SmackDown further gives off the impression that it's an older game thanks to an outdated roster and structure. The ECW brand, for example, hasn't been split into its own show as it was in reality five months ago and many of SmackDown and Raw's wrestlers are branded to the wrong show or use an old gimmick (Vito doesn't have his dress, Booker isn't a king, etc). What's more, superstars Paul Burchill, Psicosis, Joey Mercury, Kid Kash, and Mark Henry aren't even on WWE programming anymore, and the WWE's rival (TNA) has its biggest superstar, Kurt Angle, listed as the most dominant wrestler in the game. Whoops!

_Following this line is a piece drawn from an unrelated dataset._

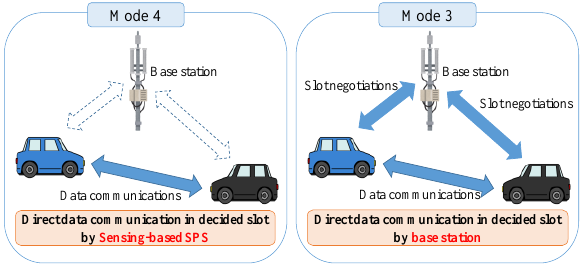
Figure 1. The characteristics of mode 4, as compared to mode 3.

On a related note, the roster issues are made even more disheartening because of its omissions. Prominent tag teams from all brands, such as all five members of the Spirit Squad, Kendrick and London, and several others haven't been included at all, while other personalities such as AA Estrada, Charlie Haas, and Tatanka have been left off the lineup as well. It's understandable if recent impact players like Sylvester Terkay, The Miz, CM Punk, or Jeff Hardy didn't make it because of time constraints, but to see guys who have been around for more than a year and still not make the cut... is just sort of weird.
And what about those wait times? From start to finish, SmackDown vs. Raw 2007 loads slower and more often than a terrified civil war soldier. Almost every screen in the game past the initial menu loads in upwards of 10-20 seconds every time one is selected. There are even instances where... I kid you not... you have to go through a load screen to get to the next load screen. Couple this waiting time with the occasional PS2 lock-up (it seems to happen most during matches with multiple wrestlers -- must be memory issues) and the same non-aggressive AI from the past couple of years, and you can understand why the game feels a bit dated.
Does this handful of issues make SmackDown 2007 a bad game? Of course not, no sports or fighting title is ever without its problems. But given the current state of videogames and the continued progress that developers have made with AI, downloadable content, and realistic animation routines (especially on the next-gen level), SVR '07s lack of competitive fire in these areas certainly shows what's in need of an overhaul -- particularly going into next year, when all three next-generation systems are in full swing and expectations are high.